To the extent that such a thing applies, what would a “typical” service look like with you?
Claire: They are all kind of different, but they all have a similar framework. Basically, a good funeral for me is you’ve got the person who’s died in their coffin and then standing around them for one last time you’ve got people what that person meant something to. The family that loves them, their friends, whatever. And we are all standing, encircling their body for one last time on this earth, talking about them with honesty. So Rupert might open it and stand up and talk. If poetry means something to them, then somebody might say some poetry. We’ve done funerals near rivers, on beaches, in woods, in football clubs, in rugby clubs, in pubs, in village halls, in sitting rooms, in people’s gardens. We do them all over the place.

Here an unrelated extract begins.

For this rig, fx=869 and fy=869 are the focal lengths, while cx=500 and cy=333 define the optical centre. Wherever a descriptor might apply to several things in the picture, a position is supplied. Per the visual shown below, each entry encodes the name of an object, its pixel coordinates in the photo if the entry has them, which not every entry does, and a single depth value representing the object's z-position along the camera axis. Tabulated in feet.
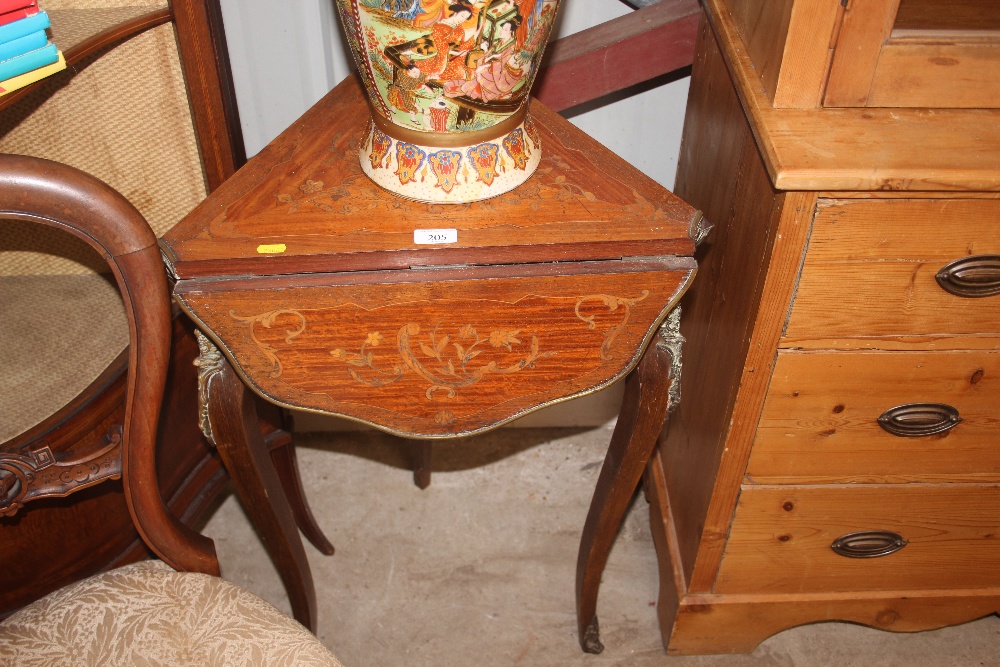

Rupert: We buried a homeless guy who died in our streets here in a very public funeral in the middle of town, carried him up the high street.

Claire: Where 100 people from the town turned up. He froze to death on the streets in our little town. We have a high street that goes up a hill, and the town carried him up with different people taking over at different times, and then we go and lower them into their grave.

“If you get it wrong at a funeral, the consequences are enormous. So we’re kind of treading a tightrope.”